On vous prévient tout de suite : ce documentaire ne retrace pas la vie de Christophe (et heureusement, car on est persuadés que le « Beau Bizarre » aurait détesté ça). Il s’apparente plutôt à un bricolage sensible d’instantanés nocturnes, tout en suggestions. De 2002 à 2004, Ange Leccia et Dominique Gonzalez-Foerster ont suivi le chanteur blond aux lunettes bleues fumées dans l’effervescence de ses spectacles (notamment à l’Olympia), où il gérait tout de manière méticuleuse, ou l’intimité de son home studio du boulevard Montparnasse, avec son jukebox, des affiches de cinéma partout sur les murs, des pellicules éparpillées près des synthés, des piles de DVD – un beau bordel savamment organisé.
Ces observations pudiques et ludiques forment un portrait fragmentaire – paradoxalement très intimiste – du chanteur, dont l’image de « dandy beauf » a longtemps collé à la peau. Les cinéastes explorent à fond cette face extravagante et transforment de simples captations de shows musicaux en peintures vivantes (de très beaux ralentis colorés donnent aux interprétations passionnées de Christophe un aspect baroque).

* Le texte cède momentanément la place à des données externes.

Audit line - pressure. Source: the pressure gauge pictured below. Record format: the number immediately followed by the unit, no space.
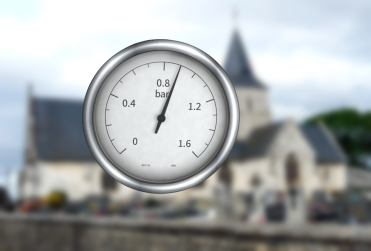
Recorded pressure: 0.9bar
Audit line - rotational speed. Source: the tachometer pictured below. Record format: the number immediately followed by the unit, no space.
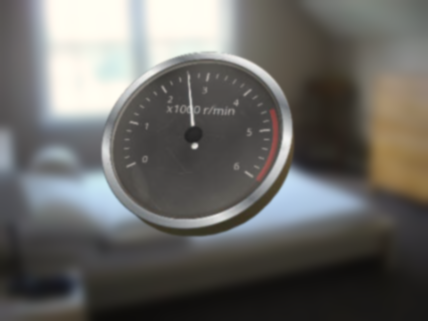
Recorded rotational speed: 2600rpm
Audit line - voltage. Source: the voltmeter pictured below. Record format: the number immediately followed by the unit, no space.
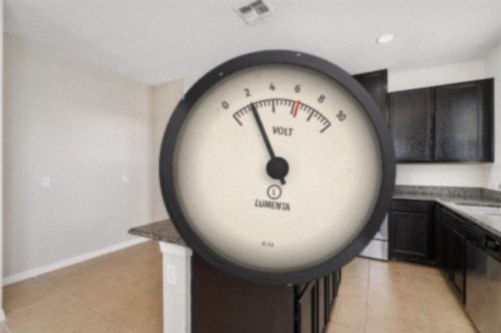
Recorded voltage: 2V
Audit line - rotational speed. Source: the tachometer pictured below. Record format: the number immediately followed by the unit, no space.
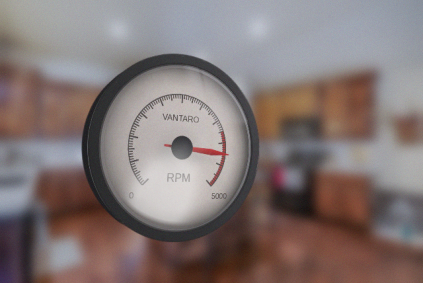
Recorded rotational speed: 4250rpm
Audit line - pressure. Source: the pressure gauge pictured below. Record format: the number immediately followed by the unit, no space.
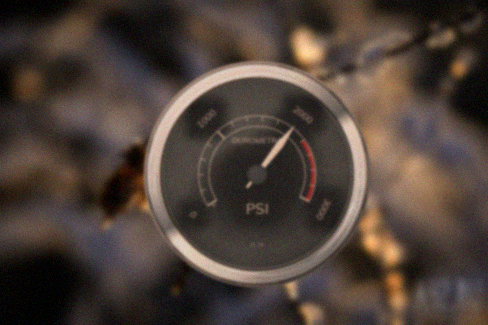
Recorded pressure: 2000psi
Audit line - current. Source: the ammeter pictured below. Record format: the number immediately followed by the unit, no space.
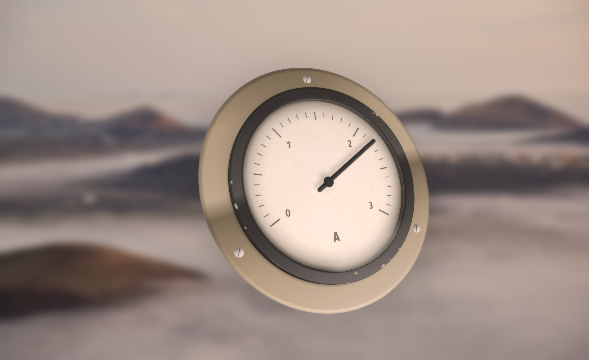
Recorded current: 2.2A
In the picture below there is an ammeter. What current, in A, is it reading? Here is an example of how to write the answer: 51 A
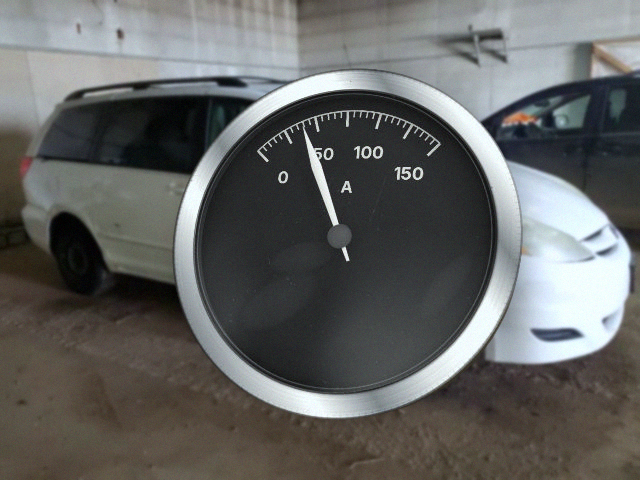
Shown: 40 A
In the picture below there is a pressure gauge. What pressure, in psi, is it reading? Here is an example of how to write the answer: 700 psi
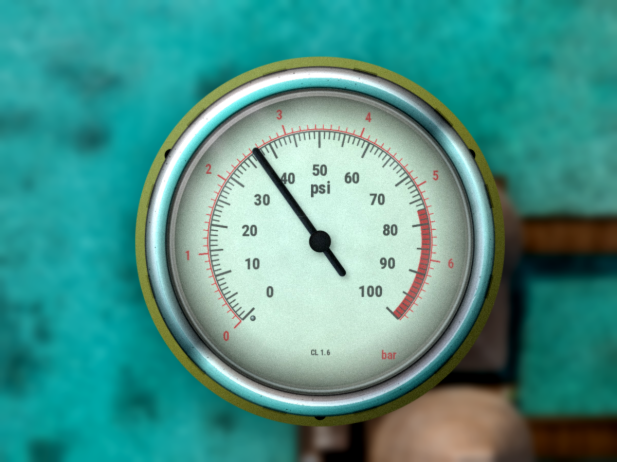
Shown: 37 psi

Sorte de voyage dans une nuit éclairée par des spotlights, le documentaire dévoile aussi son côté naïf, enfantin (comme quand, en découpant le col de son t-shirt, il évoque le métier de sa mère, couturière, et montre fièrement son travail à la caméra), sa tendance à frimer comme à s’extasier devant des toiles ou des synthés. Preuve, comme Christophe en a toujours été convaincu, que c’est dans la nuit qu’on se révèle le plus.